D’autres voix résonnent. Des récits légendaires portés par celles des aïeules donnent une épaisseur mythologique et intemporelle à un récit dont l’ordonnance chronologique est constamment subvertie. D’intrigantes séquences montrent des personnages immobiles et muets tandis que les voix off entament une conversation dont on ne sait si elle transcrit un échange rêvé, remémoré, ou réel. Réflexion sur la parole empêchée des femmes? Sur la force d’une télépathie propre aux opprimés? Dans un entretien, Heiny Srour évoque la figure de sa grand-mère, femme « d’une grande servilité dont les contes étaient pourtant féministes ». « Au niveau de l’imaginaire, dit-elle, cette conteuse se vengeait » Ces scènes où l’on prend gentiment un café tandis que des voix off entament une conversation politique relèvent de la même tension.

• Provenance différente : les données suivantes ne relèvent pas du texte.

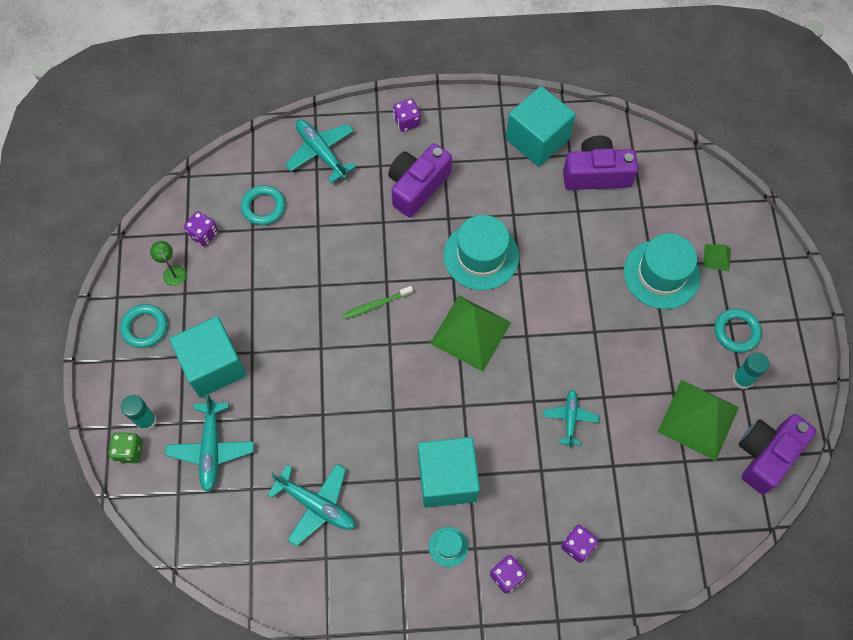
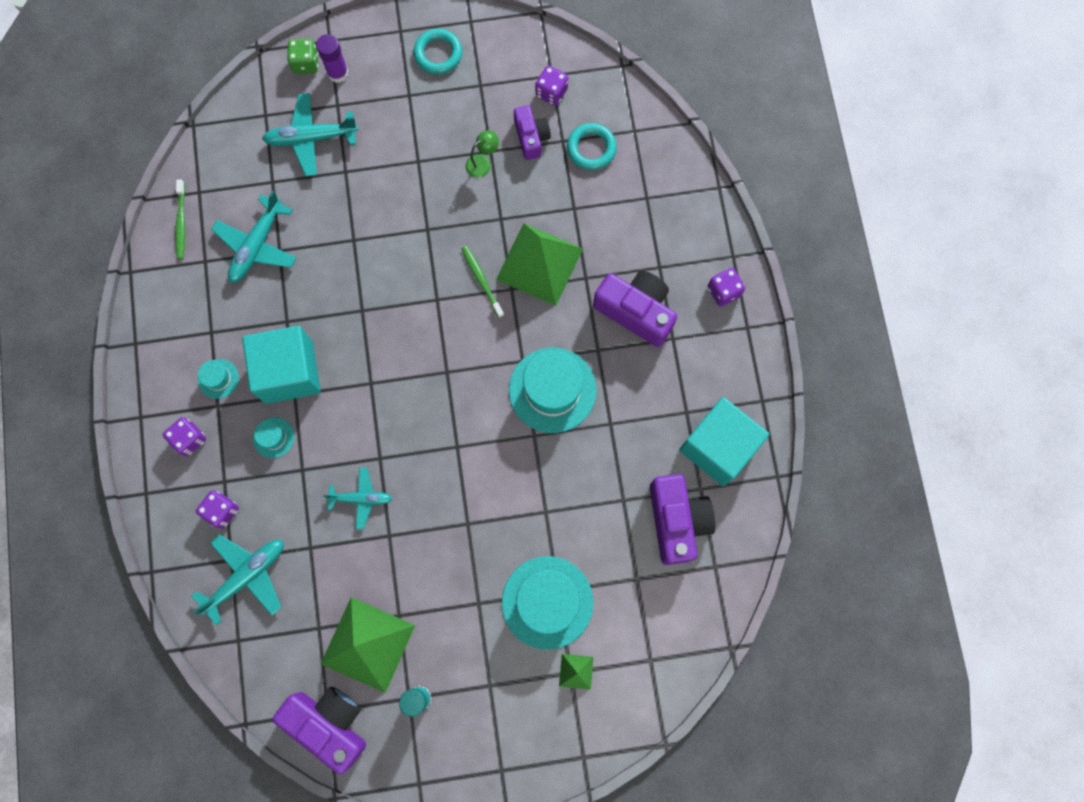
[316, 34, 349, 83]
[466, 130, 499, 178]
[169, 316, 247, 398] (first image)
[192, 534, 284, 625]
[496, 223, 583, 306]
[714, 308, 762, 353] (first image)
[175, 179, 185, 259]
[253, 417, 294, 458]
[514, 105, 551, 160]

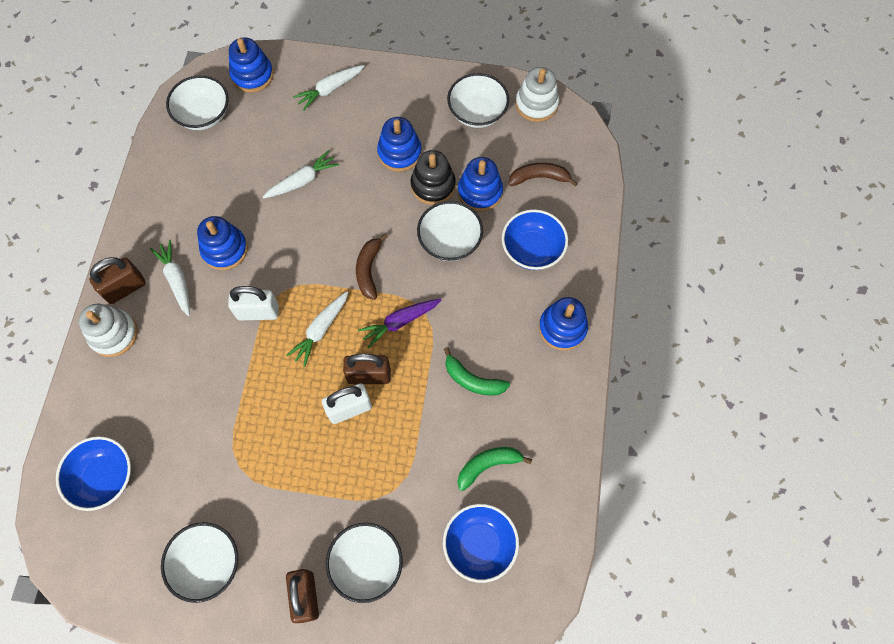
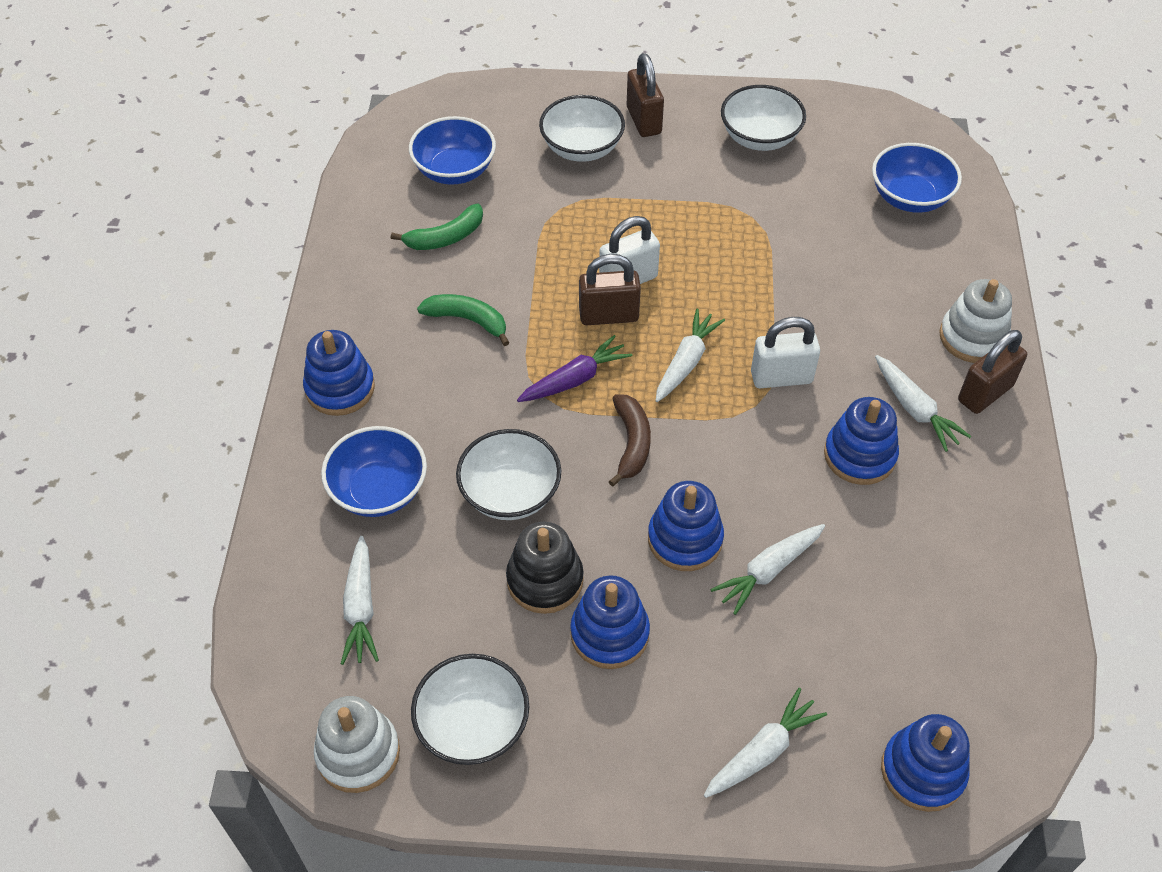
[166, 75, 229, 130] (first image)
[648, 481, 724, 571]
[341, 536, 379, 665]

La musique joue un rôle tout aussi essentiel. Chants traditionnels ou militants font glisser d’une scène l’autre, construisant souvent un contre-discours qui vient déplacer ou interroger le sens des images, opposer le lyrisme à la violence. Ce sont les mélopées de la perte, de l’amour d’un pays, de son âme collective. Elles donnent sa place au sensible dans le récit historique. 

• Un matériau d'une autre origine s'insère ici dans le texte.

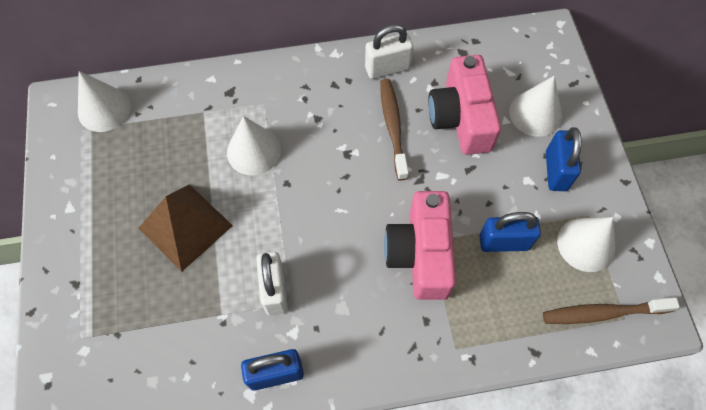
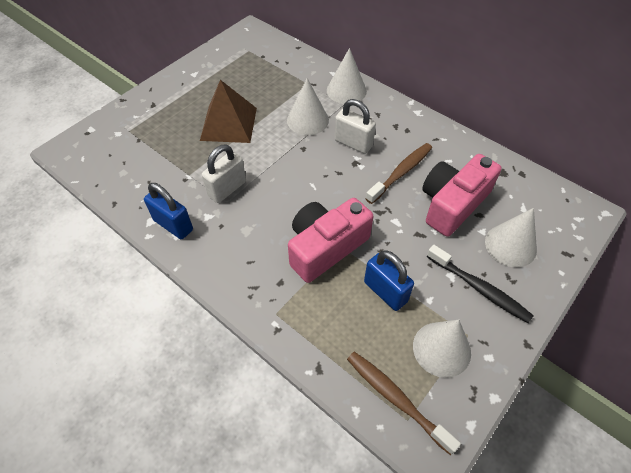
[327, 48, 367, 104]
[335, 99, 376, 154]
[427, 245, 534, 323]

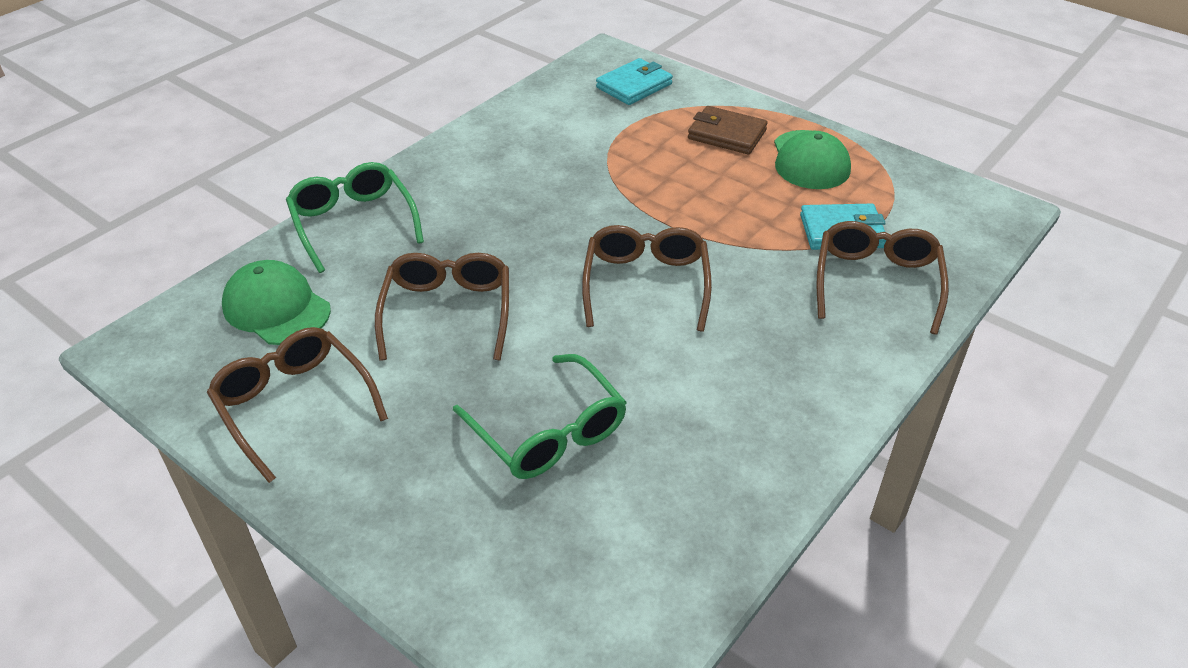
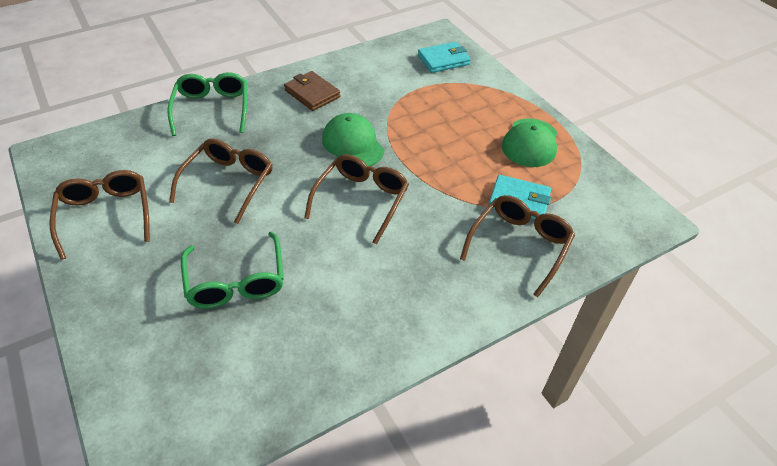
[322, 113, 384, 166]
[284, 71, 341, 111]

Heiny Srour signe donc une œuvre profondément féministe et politique, à la croisée du cinéma expérimental, du documentaire, de l’histoire populaire et de l’art visuel. Le plan des femmes en noir sur la plage y constitue un leitmotiv visuel puissant et dérangeant. Il semble tout à la fois anachronique ( Le Liban des années 80 était le pays des bikinis et des minijupes, comme le rappelle une séquence) et, selon les propos de la réalisatrice elle-même dans un entretien récent, prophétique ( ne peut-on croiser ces figures fantastiques de femmes emmurées aujourd’hui? ). Grâce à la voix, la musique et une approche formelle d’une grande liberté, le film donne corps à une mémoire effacée et propose une histoire alternative du Proche-Orient, racontée par celles qu’on a réduites au silence. Présenté il y a quelques mois à un public américains de jeunes gens, il a reçu un accueil chaleureux qui témoigne de sa pertinence dans le monde contemporain.